Still feverish, Geneviève wakes up briefly and says Alec's name. While Alec is astonished by this, Boris tries to comfort his friend, saying "It is not your fault, Alec, don't grieve so if she loves you".

Alec hurriedly leaves, taking Jack with him, and concludes he is going to be ill as well. He enters a long-lasting period of illness, with the last thing he remembers before it being Jack saying "For Heaven's sake, doctor, what ails him, to wear a face like that?", which reminded Alec of the Pallid Mask in The King in Yellow.

Alec is drawn into a period of feverish delirium with terrifying hallucinations involving Boris, Geneviève, and motifs in The King in Yellow. He also recalls that Geneviève's words were actually "I love you, but I think I love Boris best". While he recovers, Jack takes care of him, and he repeatedly asks Jack to see Boris and Geneviève, but is never granted that request.

Before almost reaching full recovery, Alec wonders on his plans to meet Boris and Geneviève again, aiming to leave their lives forever afterward. However, Jack finally reveals that they are both dead. Alec, in a fit of rage, sinks into weeks of relapse, after which Jack, in a heartbreaking narrative, reveals what happened to their friends—Geneviève drowned in the pool after falling under the influence of drugs, becoming a marble sculpture, and Boris shot himself in despair. Jack also tells Alec of his own meticulous actions to eradicate any trace of the transformative solution and the formula to produce it after the tragic events, as well as his work with a doctor to cover up the strange events. He then reveals Boris's will, which bequeaths everything to Geneviève, with the house and marbles left to Alec, and Jack entrusted with another property. Jack departs to fulfill Boris's wishes.

The devastating revelation leaves Alec shattered, realizing the finality of their intertwined lives and the profound tragedy that has torn them apart forever.

===Part four===
After inheriting Boris's house, Alec finally faces the haunting memories by returning to Rue Sainte-Cécile. However, overwhelmed by the silence and grief, he locks up the house and leaves for Constantinople, spending two years in the East trying to escape the tragedy. Yet, the memories of Boris and Geneviève keep resurfacing, eventually in letters from Jack, even though they initially avoided the subject.

Upon Jack's urgent request, Alec returns to Paris, where they spend time together, visiting Boris's resting place at the cemetery in Sèvres. However, Jack's restless dreams and inexplicable anxiety prompt him to separate temporarily. Alec decides to move into Boris's house, now his, finding solace in painting but avoiding the marble room where Geneviève's body, now a fine marble sculpture, rests.

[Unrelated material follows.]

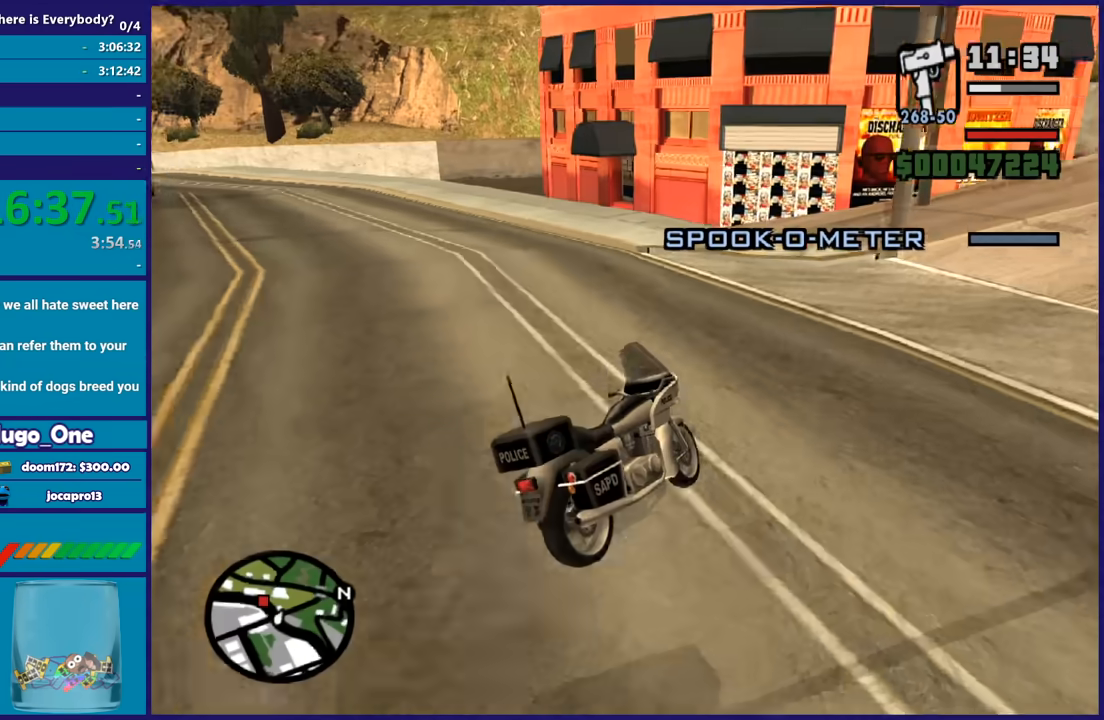
{"buttons": [], "left_stick": "center", "right_stick": "down-left", "button_events": [[200, "R2", "up"]]}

One April afternoon, drawn by an irresistible force, Alec finally opens the sealed door to the marble room. Bathed in sunlight, he discovers Geneviève lying under the Madonna's tender gaze, with a faint warmth beneath the marble. Overwhelmed, he kisses the marble and retreats into the house.

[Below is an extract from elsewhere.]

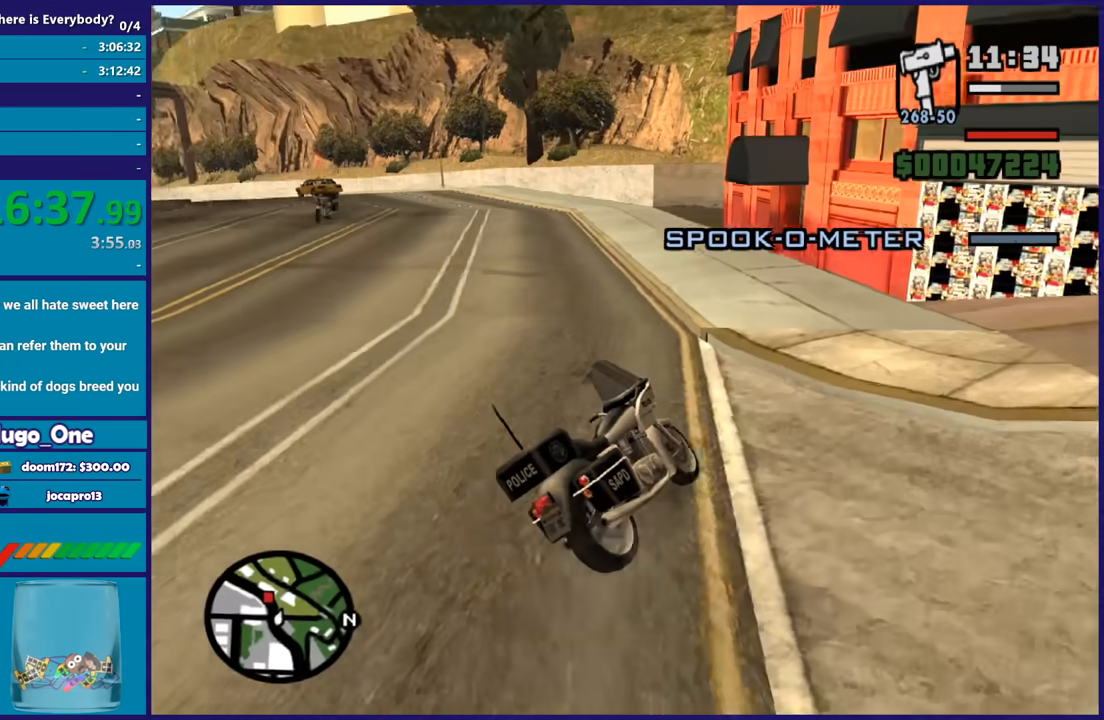
{"buttons": [], "left_stick": "left", "right_stick": "down-left", "button_events": [[66, "R2", "down"], [233, "R2", "up"]]}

As he sits in the conservatory reading a letter from Jack, a maid interrupts, speaking of strange occurrences—a live rabbit replacing the marble one, and live fish replacing the marble ones. Frustrated, Alec investigates, finding the marble Easter lily transformed into a fresh, fragrant flower. Suddenly understanding, he rushes back to the marble room. As the doors open, Geneviève, alive and flushed, wakes from her marble slumber, greeted by the heavenly smile of the Madonna.

==Characters==
- Alec: The story's twenty-year-old protagonist and first-person narrator. He is a painter who is in love with Geneviève.
- Boris Yvain: A twenty-three-year-old American sculptor of Russian and French ancestry, the lover of Geneviève and friend of the protagonist.
- Geneviève: A beautiful eighteen-year-old girl and Boris' lover.
- Jack Scott: Another friend of the group.